For immunoprecipitation experiments, brain homogenates were incubated with preimmune serum or purified anti-GABARAP antibody charged to Affi-Gel 10. The bound proteins were detected by western blot assay using monoclonal anti-β-tubulin.
To perform the coassembly assay, tubulin was first incubated with 1 mM GTP and 20 μM Taxol in PEM buffer [80 mM piperazine-N,N'-bis(2-ethanesulfonic acid) sequisodium salt (pH 6.8), 1 mM MgCl2, and 1mM EGTA] at 37°C for 20 min to form microtubules. Then, 0.1 μM recombinant GABARAP was incubated with 1 μM polymerized microtubules in 100 μ1 of PEM buffer supplemented with 1 mM GTP and 20 μM Taxol at 37°C for 20 min. The reaction mixture was centrifuged at 100,000 g at 37°C for 20 min in a Beckman model TL-100 tabletop ultracentrifuge. The supernatant and pellet were analyzed by SDS-PAGE. The presence of tubulin and GABARAP was assayed by western blot. In some cases, 400 mM NaCl was present in PEM buffer, to test if the association of GABARAP with tubulin could be disrupted by high salt. Before each assay, all proteins were precleared by centrifugation at 100,000 g for 10 min to remove the aggregates.

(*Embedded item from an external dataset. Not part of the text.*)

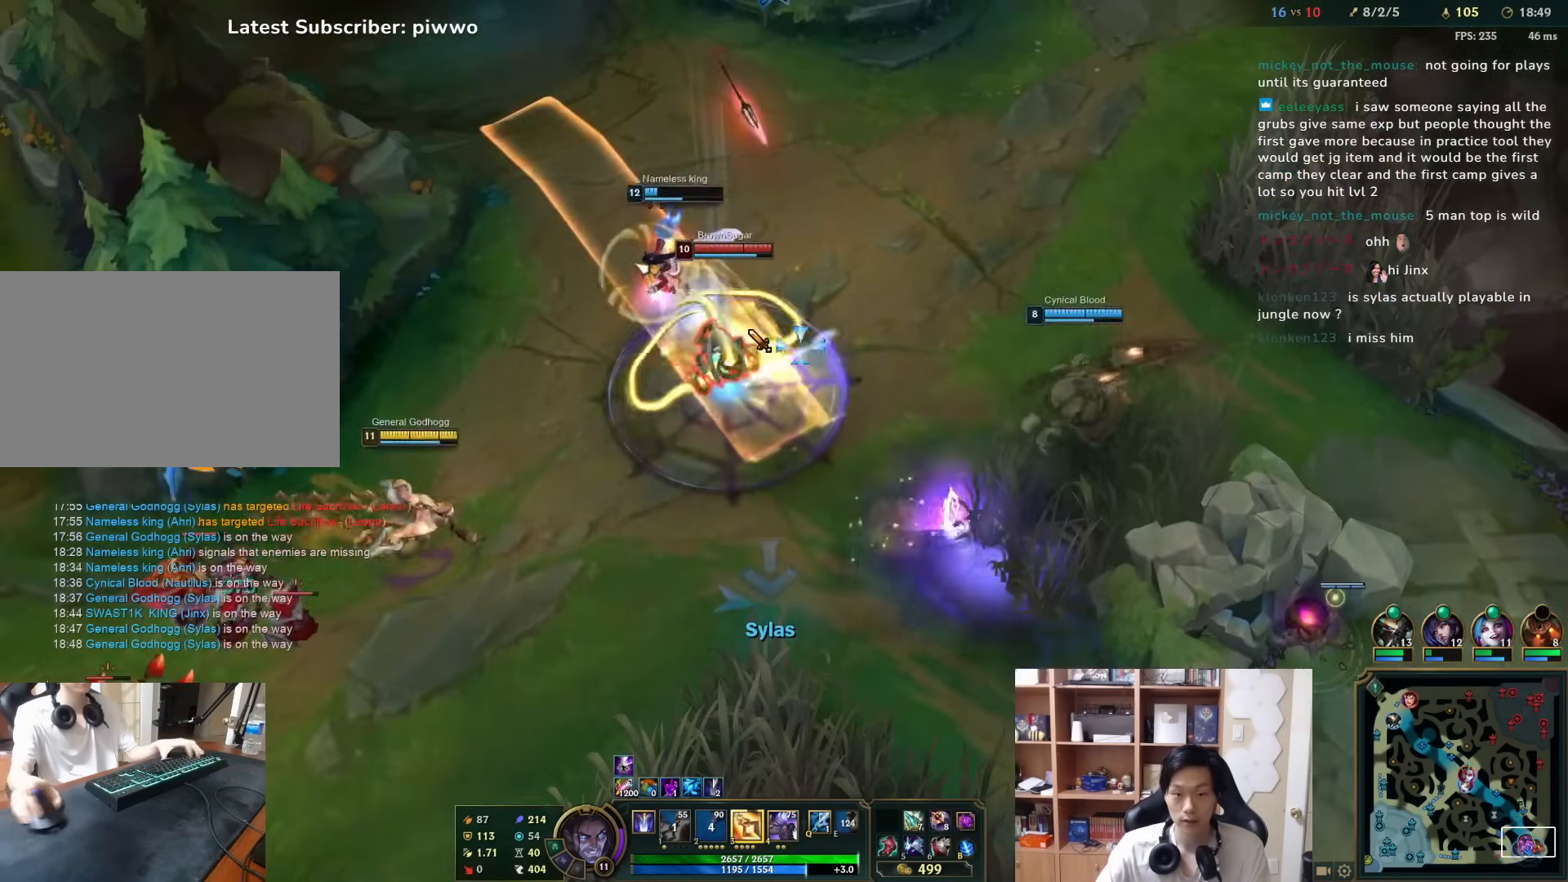
{"keys": ["w"], "mouse": [], "events": [[50, "mouse_right", "down"], [117, "mouse_right", "up"], [183, "mouse_right", "down"], [283, "mouse_right", "up"], [350, "mouse_right", "down"], [450, "mouse_right", "up"], [450, "w", "down"]]}
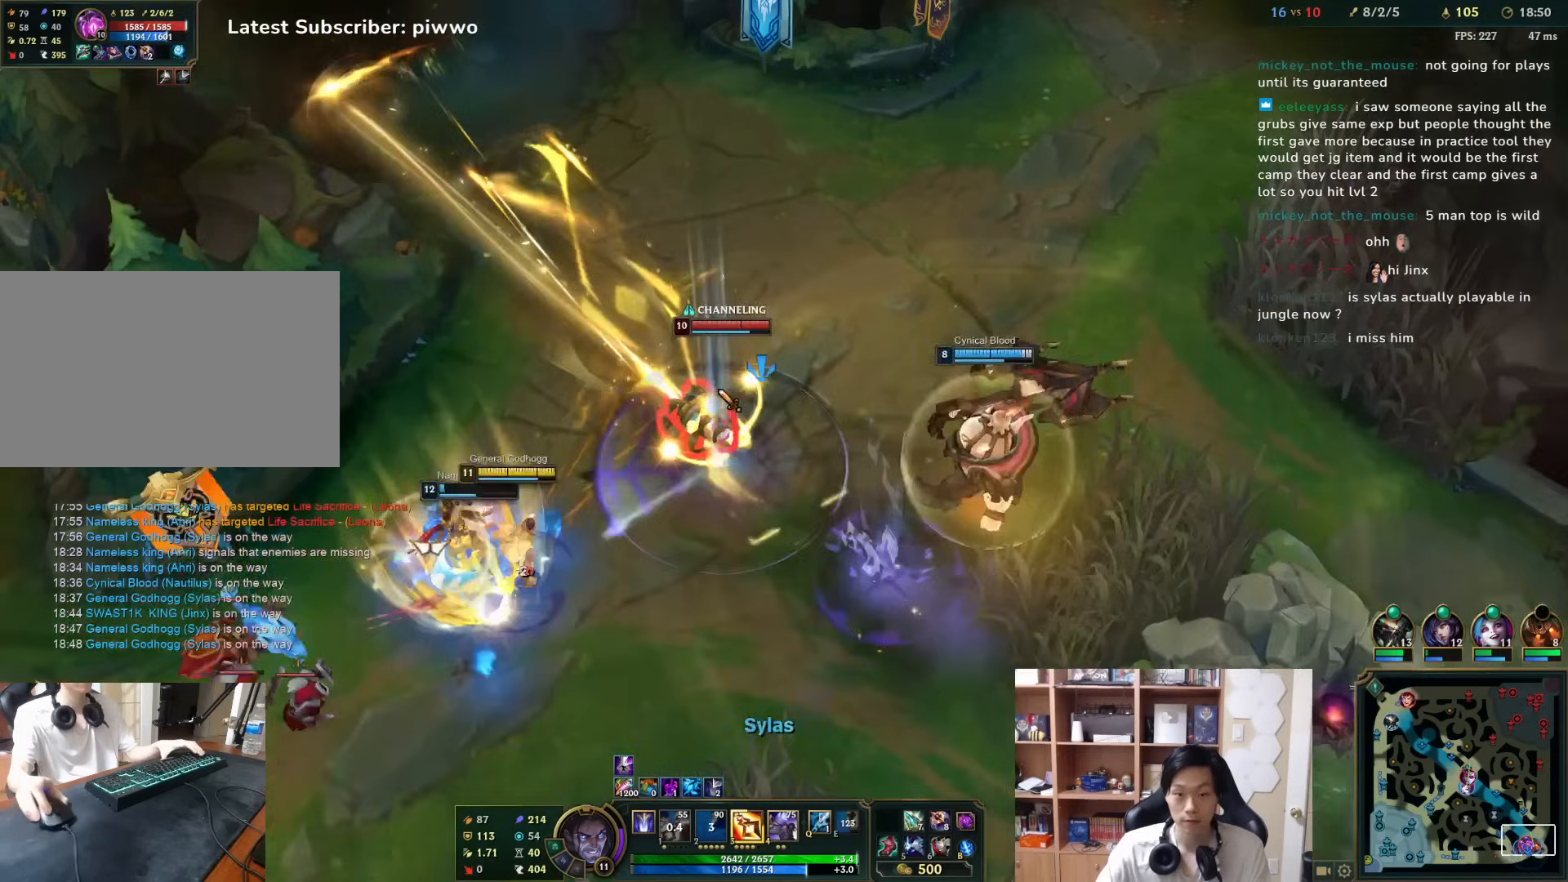
{"keys": [], "mouse": ["right"], "events": [[33, "w", "up"], [167, "mouse_right", "down"], [233, "mouse_right", "up"], [300, "mouse_right", "down"], [400, "mouse_right", "up"], [467, "mouse_right", "down"]]}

PC-tubulin (0.8 mg/ml) and GABARAP (0.1 mg/ml) were mixed in 20 μ1 of PEM buffer and incubated at 37°C for 30 min after addition of 1 mM GTP and 20 μM Taxol. The reaction was then fixed by adding 180 μ1 of 1 mM GTP, 20 μM Taxol, 30% glycerol, and 0.5% glutaraldehyde in PEM buffer. After 10 min, 20 μ1 of 2 M NH4Cl was applied to terminate the fixation. The coassembly reaction was deposited on Formvarcoated copper grids and washed three times by PEM buffer supplemented with 1 mM GTP, 20 μM Taxol, and 10% glycerol. The grid was blocked by the same buffer with 1% normal goat serum and incubated with anti-GABARAP (1:500). The grid was washed three times, incubated with goat anti-rabbit colloidal gold-conjugated IgG (15 nm ; 1.75 ; Amersham), washed three times, and negatively stained with 1% uranyl acetate. The sample was then examined with a JEOL 100CX electron microscope.
Synthetic peptide GABARAP1-22, corresponding to the N-terminal 22 amino acids, and the scrambled peptide GABARAP1-22S (REKIEEHMKFPFESEGVYKKRR) were used in the assay. PC-tubulin at a concentration of 0.8 mg/ml was mixed with 300 μM peptide in PEM buffer at 30°C. The reaction was initiated by addition of 1 mM GTP, and the absorbance at 340 nm was measured in a 30-s interval (Gaskin et al., 1974).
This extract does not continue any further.